Dans cette vidéo, on y voit le SARS-CoV-2 modélisé bouger selon l’un des algorithmes de mouvement établis par l’équipe :
Ce nouveau modèle informatique du SARS-CoV-2 fournit également un cadre dans lequel les chercheurs pourront intégrer des informations supplémentaires dès que de nouvelles découvertes seront faites. Voth et ses collègues espèrent qu’il s’avérera utile pour la conception de médicaments contre d’autres coronavirus également ainsi que pour comprendre les mutations qui peuvent survenir, comme celles récemment détectées au Royaume-Uni et en Afrique du Sud.
« Créer un modèle multi-échelle de l’ensemble du virus et intégrer rapidement toutes ces informations est un grand pas en avant technologique », déclare Voth. « Je suis vraiment fier de mon laboratoire. Nous l’avons fait en un temps record, vraiment – quelques mois seulement.
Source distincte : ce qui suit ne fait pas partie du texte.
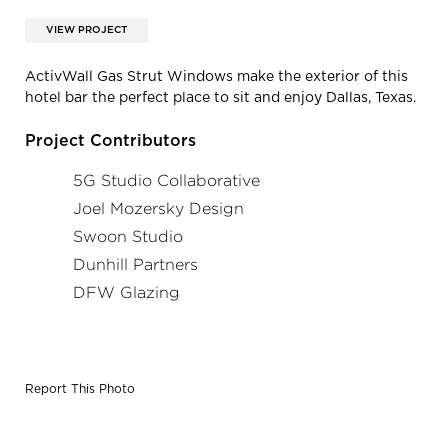
VIEW PROJECT
ActivWall Gas Strut Windows make the exterior of this
hotel bar the perfect place to sit and enjoy Dallas, Texas.
Project Contributors
5G Studio Collaborative
Joel Mozersky Design
Swoon Studio
Dunhill Partners
DFW Glazing
Report This Photo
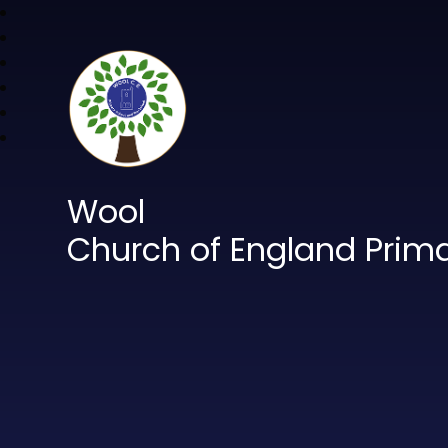
Wool
Church of England Prim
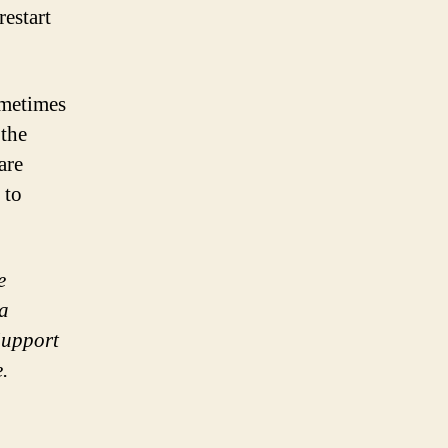
restart
ometimes
 the
are
 to
e
 a
Support
.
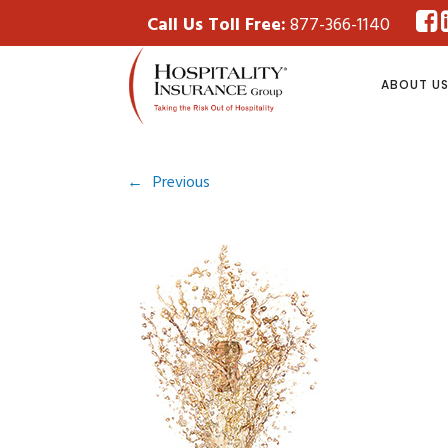
Call Us Toll Free:
877-366-1140
ABOUT U
←
Previous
S’il y a un aspect positif à cette pandémie, j’espère qu’elle fera progresser nos outils de lutte contre les virus au-delà de celui responsable de la COVID-19, du VIH et contre tout nouveau coronavirus qui pourrait apparaître à l’avenir ».
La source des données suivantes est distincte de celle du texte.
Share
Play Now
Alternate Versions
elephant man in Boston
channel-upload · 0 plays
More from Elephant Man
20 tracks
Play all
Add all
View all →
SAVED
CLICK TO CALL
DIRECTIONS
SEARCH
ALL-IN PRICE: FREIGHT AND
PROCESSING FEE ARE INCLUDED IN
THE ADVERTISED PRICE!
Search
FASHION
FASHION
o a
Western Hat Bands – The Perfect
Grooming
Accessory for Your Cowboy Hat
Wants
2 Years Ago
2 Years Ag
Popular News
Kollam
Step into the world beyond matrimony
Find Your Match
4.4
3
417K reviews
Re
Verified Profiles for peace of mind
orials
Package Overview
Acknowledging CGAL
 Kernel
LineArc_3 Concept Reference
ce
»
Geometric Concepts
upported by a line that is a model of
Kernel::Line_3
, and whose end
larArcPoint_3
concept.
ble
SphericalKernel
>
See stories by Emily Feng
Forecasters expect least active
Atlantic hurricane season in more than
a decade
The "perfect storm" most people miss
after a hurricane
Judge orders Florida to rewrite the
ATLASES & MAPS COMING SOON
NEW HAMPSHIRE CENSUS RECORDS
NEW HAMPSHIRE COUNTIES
Par le passé, les simulations informatiques (CG) des processus viraux ont permis d’élucider un large éventail de mécanismes pour différentes maladies. Par exemple, dans le cas du VIH, les simulations CG ont contribué à la compréhension de l’auto-assemblage de la capside et de la reconnaissance et du blocage de l’activité virale par les récepteurs du système immunitaire inné, ainsi que de son inhibition par diverses molécules médicamenteuses. « Il est probable que des sondes moléculaires dans les processus impliquant un modèle holistique du virion du SARS-CoV-2 puissent aider à révéler de nouvelles voies pour combattre le virus en exploitant des mécanismes viraux impliquant un comportement à grande échelle », écrivent les chercheurs dans le document.